Per Briefwahl zu einem neuen Kabinett

LIBYEN Großbritannien und Frankreich erhoffen sich nun eine Einladung zum Kampf gegen den IS

VON Mirco Keilberth

BERLIN taz | Der UN-Sicherheitsrat hält die Einheitsregierung von Fajis Sarraj für die einzige legitime Vertretung Libyens. Damit scheint ein über 18-monatiger Friedensprozess erfolgreich zu Ende gegangen zu sein. Doch die Machtübergabe von den beiden konkurrierenden Parlamenten und Regierungen in Ost- und Westlibyen an Premier Serraj steht in den Sternen.

Die UNO ist aufgrund der Expansion des „Islamischen Staates“ (IS) von ihrer selbst ausgehandelten Bedingung abgewichen, dass die Abgeordneten des Repräsentantenhauses in Tobruk mit mindestens 94 Stimmen das Kabinett von Sarraj absegnen müssen.
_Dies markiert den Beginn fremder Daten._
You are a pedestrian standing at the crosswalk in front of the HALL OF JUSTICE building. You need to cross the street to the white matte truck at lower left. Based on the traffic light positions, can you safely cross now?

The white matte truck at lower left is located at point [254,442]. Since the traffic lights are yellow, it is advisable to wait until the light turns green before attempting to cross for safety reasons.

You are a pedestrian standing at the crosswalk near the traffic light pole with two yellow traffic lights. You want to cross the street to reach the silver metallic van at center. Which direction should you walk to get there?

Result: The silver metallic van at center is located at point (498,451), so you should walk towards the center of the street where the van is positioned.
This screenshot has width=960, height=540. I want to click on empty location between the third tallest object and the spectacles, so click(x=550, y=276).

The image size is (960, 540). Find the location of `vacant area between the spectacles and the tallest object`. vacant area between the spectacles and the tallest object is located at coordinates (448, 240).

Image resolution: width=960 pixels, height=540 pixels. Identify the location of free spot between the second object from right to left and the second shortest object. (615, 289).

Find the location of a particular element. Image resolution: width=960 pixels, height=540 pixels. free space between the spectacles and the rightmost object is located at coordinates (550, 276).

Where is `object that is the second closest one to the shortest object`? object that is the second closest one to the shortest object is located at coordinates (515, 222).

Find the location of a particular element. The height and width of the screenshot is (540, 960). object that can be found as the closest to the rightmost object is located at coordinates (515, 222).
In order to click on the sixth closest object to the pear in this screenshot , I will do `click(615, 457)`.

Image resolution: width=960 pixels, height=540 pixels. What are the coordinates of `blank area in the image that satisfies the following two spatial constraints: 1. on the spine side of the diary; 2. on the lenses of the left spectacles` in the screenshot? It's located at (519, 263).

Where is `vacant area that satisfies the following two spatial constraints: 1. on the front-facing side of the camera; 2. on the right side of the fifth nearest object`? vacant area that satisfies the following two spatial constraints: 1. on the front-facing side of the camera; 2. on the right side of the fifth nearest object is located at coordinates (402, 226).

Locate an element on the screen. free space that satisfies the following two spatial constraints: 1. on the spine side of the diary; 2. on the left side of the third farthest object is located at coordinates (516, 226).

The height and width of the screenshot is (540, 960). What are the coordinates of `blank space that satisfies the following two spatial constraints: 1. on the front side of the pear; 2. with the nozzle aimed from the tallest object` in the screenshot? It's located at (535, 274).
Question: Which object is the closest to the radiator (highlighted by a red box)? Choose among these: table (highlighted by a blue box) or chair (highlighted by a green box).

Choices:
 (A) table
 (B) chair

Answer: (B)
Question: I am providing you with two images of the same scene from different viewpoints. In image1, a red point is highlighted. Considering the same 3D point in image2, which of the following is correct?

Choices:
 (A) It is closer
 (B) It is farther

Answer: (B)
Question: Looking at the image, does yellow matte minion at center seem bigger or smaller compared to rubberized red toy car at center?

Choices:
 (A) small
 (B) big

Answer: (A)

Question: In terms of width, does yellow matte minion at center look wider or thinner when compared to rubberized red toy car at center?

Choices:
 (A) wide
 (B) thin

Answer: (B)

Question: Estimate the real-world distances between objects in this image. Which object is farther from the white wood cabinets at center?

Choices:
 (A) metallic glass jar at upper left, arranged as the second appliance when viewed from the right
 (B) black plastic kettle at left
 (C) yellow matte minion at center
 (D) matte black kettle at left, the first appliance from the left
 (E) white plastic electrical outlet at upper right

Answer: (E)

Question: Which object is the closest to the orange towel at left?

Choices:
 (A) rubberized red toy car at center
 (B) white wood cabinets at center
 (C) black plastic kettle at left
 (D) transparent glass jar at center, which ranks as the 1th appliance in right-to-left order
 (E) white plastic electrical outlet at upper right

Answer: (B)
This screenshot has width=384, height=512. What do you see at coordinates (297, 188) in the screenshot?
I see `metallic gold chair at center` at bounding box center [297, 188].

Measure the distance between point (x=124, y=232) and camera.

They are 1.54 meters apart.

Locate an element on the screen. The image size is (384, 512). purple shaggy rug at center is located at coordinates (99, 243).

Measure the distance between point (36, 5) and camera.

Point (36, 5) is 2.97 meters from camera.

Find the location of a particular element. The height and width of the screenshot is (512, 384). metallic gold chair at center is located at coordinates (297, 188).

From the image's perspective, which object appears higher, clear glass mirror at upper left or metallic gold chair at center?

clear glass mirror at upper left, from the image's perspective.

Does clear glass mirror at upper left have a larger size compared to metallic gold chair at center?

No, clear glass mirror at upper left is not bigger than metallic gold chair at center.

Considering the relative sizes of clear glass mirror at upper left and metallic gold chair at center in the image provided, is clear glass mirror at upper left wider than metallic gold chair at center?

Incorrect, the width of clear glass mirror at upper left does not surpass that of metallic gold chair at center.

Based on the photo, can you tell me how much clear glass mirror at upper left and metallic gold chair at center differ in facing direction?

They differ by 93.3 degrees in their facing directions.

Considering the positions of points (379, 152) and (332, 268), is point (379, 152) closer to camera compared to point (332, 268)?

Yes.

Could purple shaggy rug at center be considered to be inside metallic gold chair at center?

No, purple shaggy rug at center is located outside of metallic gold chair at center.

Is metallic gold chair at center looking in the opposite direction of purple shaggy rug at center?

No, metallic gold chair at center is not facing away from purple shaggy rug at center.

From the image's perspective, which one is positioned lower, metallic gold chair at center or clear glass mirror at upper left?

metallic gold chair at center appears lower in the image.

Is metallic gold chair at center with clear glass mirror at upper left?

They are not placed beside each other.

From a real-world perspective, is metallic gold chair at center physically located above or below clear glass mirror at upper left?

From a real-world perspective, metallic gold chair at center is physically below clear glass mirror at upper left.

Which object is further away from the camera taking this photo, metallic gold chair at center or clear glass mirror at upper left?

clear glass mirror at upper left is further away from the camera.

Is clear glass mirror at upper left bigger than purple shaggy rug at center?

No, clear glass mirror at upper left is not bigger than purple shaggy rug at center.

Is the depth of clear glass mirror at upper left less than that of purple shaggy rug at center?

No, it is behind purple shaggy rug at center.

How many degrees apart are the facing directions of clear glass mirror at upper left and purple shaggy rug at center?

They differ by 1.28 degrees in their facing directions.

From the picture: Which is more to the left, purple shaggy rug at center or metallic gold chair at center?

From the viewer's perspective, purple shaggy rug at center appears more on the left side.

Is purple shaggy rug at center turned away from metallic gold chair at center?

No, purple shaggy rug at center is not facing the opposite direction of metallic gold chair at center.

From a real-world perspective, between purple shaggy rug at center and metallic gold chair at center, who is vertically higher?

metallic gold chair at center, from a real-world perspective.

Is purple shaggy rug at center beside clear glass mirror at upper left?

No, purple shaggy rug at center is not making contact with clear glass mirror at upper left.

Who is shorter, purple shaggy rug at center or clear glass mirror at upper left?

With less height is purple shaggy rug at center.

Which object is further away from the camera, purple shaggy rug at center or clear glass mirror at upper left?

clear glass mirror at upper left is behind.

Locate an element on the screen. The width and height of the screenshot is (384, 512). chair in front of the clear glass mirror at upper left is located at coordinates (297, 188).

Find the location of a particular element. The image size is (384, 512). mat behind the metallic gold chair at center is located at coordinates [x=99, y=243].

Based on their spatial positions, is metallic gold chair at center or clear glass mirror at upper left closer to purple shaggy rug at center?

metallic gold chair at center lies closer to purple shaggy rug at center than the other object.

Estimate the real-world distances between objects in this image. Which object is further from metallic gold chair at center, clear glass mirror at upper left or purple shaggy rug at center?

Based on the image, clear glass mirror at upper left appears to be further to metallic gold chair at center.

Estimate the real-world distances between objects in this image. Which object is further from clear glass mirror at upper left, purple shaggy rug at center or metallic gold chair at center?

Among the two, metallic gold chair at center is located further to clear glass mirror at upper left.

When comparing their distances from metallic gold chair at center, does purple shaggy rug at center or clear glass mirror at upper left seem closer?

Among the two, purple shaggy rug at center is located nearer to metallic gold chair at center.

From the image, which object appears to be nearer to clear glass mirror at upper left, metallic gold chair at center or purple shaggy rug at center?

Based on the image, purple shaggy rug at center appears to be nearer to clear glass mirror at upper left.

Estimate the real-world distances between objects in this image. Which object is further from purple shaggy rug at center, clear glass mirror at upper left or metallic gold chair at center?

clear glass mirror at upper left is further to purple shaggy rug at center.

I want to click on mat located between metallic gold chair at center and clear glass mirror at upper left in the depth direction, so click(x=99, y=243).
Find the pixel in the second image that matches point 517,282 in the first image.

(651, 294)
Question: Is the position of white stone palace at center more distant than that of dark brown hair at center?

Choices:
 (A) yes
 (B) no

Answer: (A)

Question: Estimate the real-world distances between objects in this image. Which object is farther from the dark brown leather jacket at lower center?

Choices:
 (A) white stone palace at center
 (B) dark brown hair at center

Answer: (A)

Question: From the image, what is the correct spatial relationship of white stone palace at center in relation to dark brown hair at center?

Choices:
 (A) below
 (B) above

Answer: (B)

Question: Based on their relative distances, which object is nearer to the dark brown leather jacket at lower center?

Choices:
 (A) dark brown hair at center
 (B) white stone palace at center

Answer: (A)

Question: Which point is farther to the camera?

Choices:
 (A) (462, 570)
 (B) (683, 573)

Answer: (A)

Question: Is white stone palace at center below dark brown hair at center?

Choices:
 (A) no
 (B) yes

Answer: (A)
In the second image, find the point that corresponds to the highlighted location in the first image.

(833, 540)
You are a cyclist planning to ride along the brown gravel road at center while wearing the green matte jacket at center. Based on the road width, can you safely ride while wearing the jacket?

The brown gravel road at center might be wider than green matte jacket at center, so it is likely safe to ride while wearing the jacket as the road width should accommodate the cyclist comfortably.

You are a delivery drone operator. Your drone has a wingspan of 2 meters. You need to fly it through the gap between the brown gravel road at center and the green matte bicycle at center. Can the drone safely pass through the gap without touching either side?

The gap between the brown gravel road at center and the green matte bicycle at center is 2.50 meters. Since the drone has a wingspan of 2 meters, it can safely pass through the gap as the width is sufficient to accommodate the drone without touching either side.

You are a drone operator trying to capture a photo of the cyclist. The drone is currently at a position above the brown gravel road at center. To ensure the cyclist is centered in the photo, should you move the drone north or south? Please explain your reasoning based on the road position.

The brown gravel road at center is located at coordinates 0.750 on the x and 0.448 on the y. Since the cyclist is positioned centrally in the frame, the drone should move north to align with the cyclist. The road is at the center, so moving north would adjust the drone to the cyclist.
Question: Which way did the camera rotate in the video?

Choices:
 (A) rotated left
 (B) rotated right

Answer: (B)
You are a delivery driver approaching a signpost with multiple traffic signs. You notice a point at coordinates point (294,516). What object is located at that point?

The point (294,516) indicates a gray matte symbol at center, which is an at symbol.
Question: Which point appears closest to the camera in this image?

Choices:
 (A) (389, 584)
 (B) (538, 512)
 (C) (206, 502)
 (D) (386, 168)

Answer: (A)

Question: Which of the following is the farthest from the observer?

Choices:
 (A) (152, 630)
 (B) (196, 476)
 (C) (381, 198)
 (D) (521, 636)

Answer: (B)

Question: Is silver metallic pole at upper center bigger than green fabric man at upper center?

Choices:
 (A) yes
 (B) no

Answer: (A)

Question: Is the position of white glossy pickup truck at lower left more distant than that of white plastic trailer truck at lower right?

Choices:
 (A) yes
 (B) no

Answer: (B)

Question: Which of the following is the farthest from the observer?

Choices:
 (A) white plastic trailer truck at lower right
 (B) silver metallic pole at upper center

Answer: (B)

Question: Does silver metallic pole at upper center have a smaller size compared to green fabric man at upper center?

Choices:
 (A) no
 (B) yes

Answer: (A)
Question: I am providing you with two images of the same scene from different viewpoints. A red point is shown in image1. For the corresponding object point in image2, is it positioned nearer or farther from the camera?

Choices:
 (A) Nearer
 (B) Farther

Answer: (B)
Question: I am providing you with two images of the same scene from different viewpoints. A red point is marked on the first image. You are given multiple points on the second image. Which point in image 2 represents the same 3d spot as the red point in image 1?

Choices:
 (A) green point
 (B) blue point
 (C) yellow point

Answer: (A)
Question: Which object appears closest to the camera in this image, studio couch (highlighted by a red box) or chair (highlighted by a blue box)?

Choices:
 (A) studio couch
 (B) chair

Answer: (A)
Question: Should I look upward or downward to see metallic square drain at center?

Im Osten Libyens sträubt man sich, die Kontrolle über die Zentralbank und die Ölagentur NOC in das 1.000 Kilometer entfernte Tripolis zu geben. Dort hat eine Allianz aus Muslimbrüdern, Salafisten und Al-Qaida-Veteranen das Sagen. Parlamentspräsident Agila Saleh hatte die Abstimmung immer wieder verzögert. Nun dürfte er wie General Khalifa Hafter auf einer Sanktionsliste der EU oder UNO landen. Der General, in der an Ägypten grenzenden Provinz Cyreneika als Gewinner des Kampfes gegen den IS respektiert, ist wie Saleh einer der Verlierer des Abkommens.

Westliche Diplomaten fürchten, dass der Osten mit Hafter unter Kontrolle Ägyptens geraten könnte. Mit der einseitigen Ausrufung der Einheitsregie­rung haben die Diplomaten Ab­spaltungstendenzen eher verstärkt. Nach dem Erfolg gegen die Extremisten zeigt man sich in Bengasi weniger denn je bereit, dass die Zentralbank und alle Ministerien vom Westen des Landes aus kontrolliert werden, obwohl die größten Ölvorräte südlich von Bengasi liegen. Mangels Parlamentsabstim­mung griffen die Diplomaten zu einem Trick. In einem Brief forderte Parlamentsvize al-Huni seinen Chef Saleh auf, dem Wunsch von 100 Abgeordneten nach Anerkennung der Einheitsregierung nachzugeben. 94 Stimmen wären ausreichend im Rahmen einer formalen Abstimmung. Doch UNO und EU wollen keine Zeit verlieren und geben sich mit dem Brief zufrieden.

Die Expansion des IS soll durch britische und französische Spezialeinheiten gestoppt werden. Während die rivalisierenden Regierungen eine ausländische Intervention ablehnen, erhofft man sich von Premier Sarraj eine offizielle Einladung. Die wäre in seinem Interesse, denn ausländische Soldaten müssten ihn vor den Extremisten schützen. Vorerst arbeitet er zur Sicherheit im Exil in Tunis.